Standard of reference and correlation with imaging findings
The standard of reference consisted of histology and follow-up ≥24 months after PET/DWIMRI. Histology was obtained within 2 weeks: (1) in lesions with a rating ≥3 on PET/DWIMRI, (2) in endoscopically suspicious lesions or (3) whenever there was a discrepancy between clinical/endoscopic examination and imaging. Histology included endoscopic biopsy and salvage surgery. Histological analysis of the resected tumours was based on serial whole-organ sections as described in the literature [28]. It served as a gold standard for the assessment of the pathological T-stage (pT) according to UICC [32]. Two experienced pathologists (>12 years) interpreted histology prospectively and blinded to imaging findings.

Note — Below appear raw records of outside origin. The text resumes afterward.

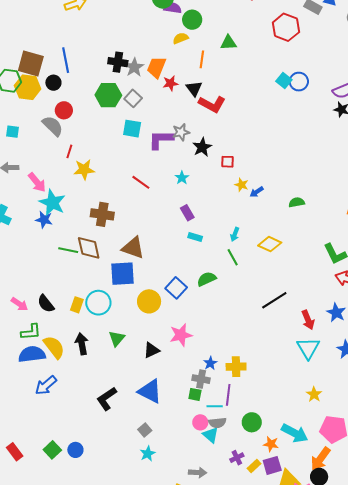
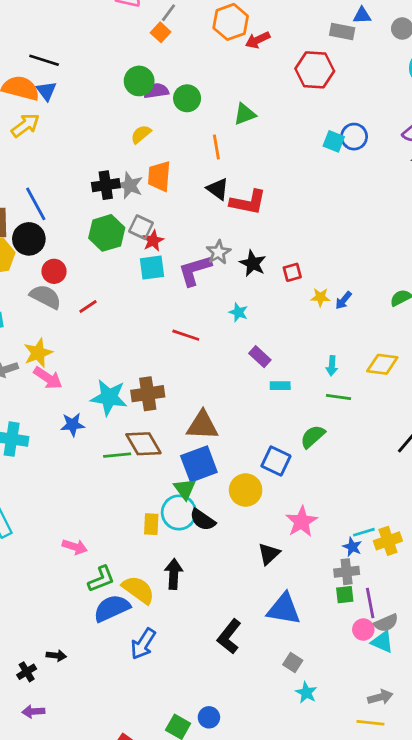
yellow semicircle: (181, 38) -> (141, 134), moved
black circle: (53, 83) -> (29, 239), size x1.5
red star: (170, 83) -> (153, 241), moved
red line: (69, 151) -> (88, 306), moved, turned 56
yellow star: (84, 170) -> (38, 353), moved
cyan star: (52, 203) -> (109, 397), moved
green line: (233, 257) -> (338, 397), turned -36
black semicircle: (46, 304) -> (203, 520), moved
green triangle: (117, 338) -> (185, 489), moved
black arrow: (82, 344) -> (174, 574), turned 30
purple line: (228, 395) -> (370, 603), moved
cyan line: (215, 406) -> (364, 532), moved

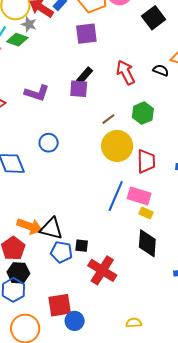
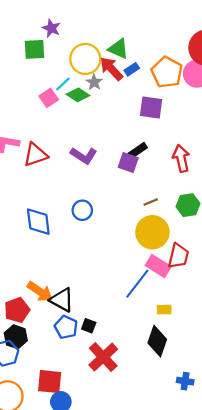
pink rectangle: (139, 196) -> (158, 266), moved
yellow rectangle: (146, 213) -> (164, 310), turned -40

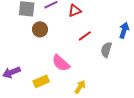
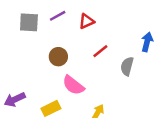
brown circle: (40, 29) -> (58, 57), moved

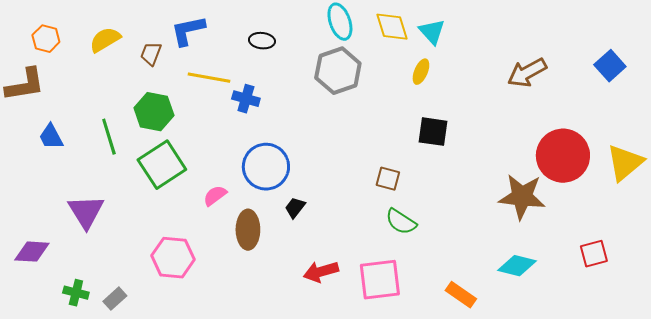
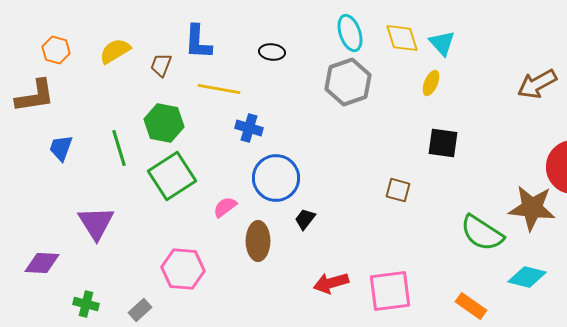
blue L-shape: (188, 31) -> (198, 42), turned -75
blue cross: (246, 99) -> (249, 128), moved
blue trapezoid: (51, 137) -> (61, 148), turned 48
green semicircle: (401, 222) -> (482, 233), moved, size x1.4
gray rectangle: (115, 299) -> (140, 310), moved

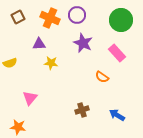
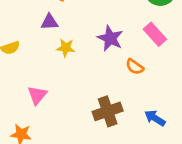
purple star: (83, 43) -> (110, 38), moved
brown cross: (82, 110) -> (108, 111), size x1.5

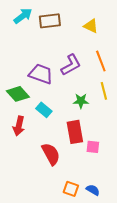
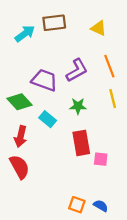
cyan arrow: (23, 16) -> (25, 34), moved
green star: (81, 101) -> (78, 106), moved
red semicircle: (51, 154) -> (19, 167), moved

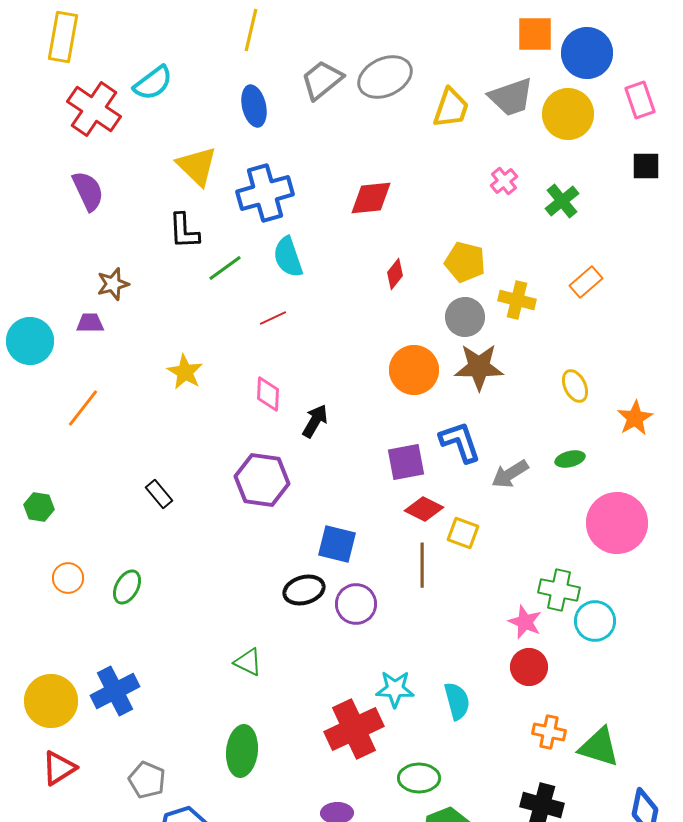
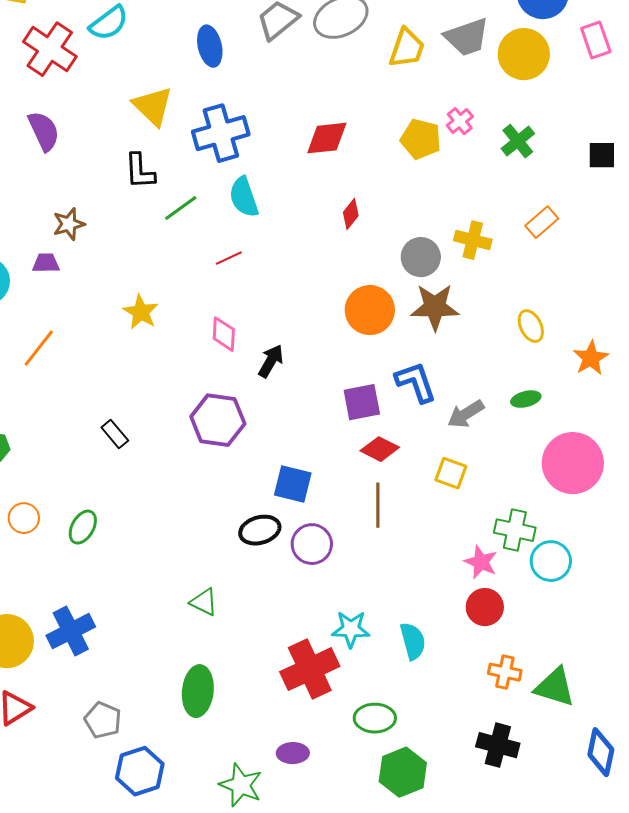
black square: (646, 166) -> (602, 155), moved
yellow pentagon: (465, 262) -> (421, 139), moved
yellow square: (463, 533) -> (451, 473), moved

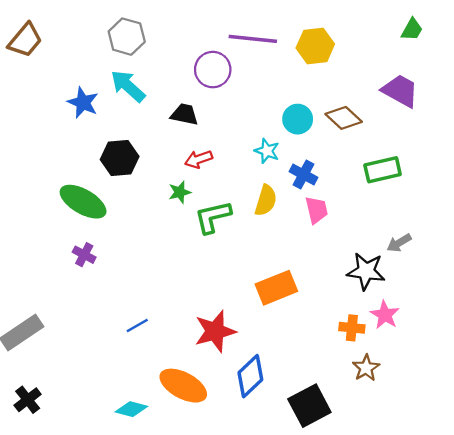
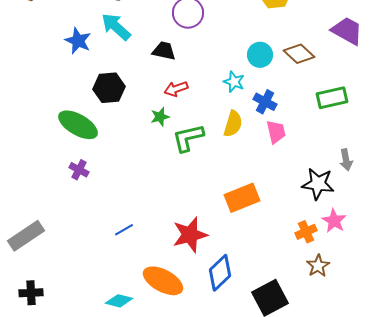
gray arrow: (399, 243) -> (346, 160), turned -70
orange cross: (352, 328) -> (306, 232), turned -30
black cross: (28, 400) -> (31, 293), turned 35

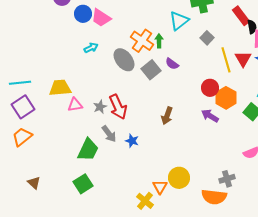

Patients with negative examinations or negative histology were followed ≥24 months to determine whether negative readings corresponded to true negative assessments and to detect false-negative evaluations. Follow-up consisted of clinical evaluation and fiberoptic endoscopy every month during the first year, every 2 months in the second year, every 3 months in the third year, every 6 months in the fourth year and additional cross-sectional imaging. If follow-up was negative during the entire period, negative assessments were considered as true negatives. If recurrence was proven ≤3 months after PET/MRI, negative assessments were considered as false negatives. If recurrence was proven >3 months after a negative PET/MRI, the case was re-evaluated at the interdisciplinary HN tumour board to distinguish between a false-negative evaluation and a metachronous tumour unrelated to the initial PET/DWIMRI.
After completed image analysis, correlation between follow-up, histopathological and imaging findings was obtained. Correlation between imaging and whole-organ surgical specimens was made on a slice-by-slice basis.
Statistical analysis
Statistical analysis was carried out by an experienced biomedical statistician (>15 years). Diameters, ADCmean/ADCmin and SUVmean/SUVmax for benign lesions and tumour recurrence were compared using a linear mixed effect regression model with a random intercept to account for data clustering. The diagnostic performance for combined PET/DWIMRI was assessed globally by calculating the area under the curve (AUC) and specifically at a cut-off of 3 (sensitivity, specificity, predictive values, accuracy). Statistical comparisons considered paired clustered data [33, 34]. An optimal cut-off value for ADCmean/SUVmean was calculated by minimising the distance between the corresponding point of the ROC curve and the upper left graph corner [35]. Multivariant logistic regression analysis (with mixed effects to account for clustering) was performed to assess the association between histology and ADCmean/SUVmean binarised according to optimal cut-off values. Cohen’s kappa coefficient was used to assess the concordance between PET/DWIMRI and the pathological T-classification (pT) [36]. All statistical analyses were conducted with R3.3.1(R-foundation for Statistical Computing, Vienna, Austria) and statistical tests were two-sided with a significance level of 0.05.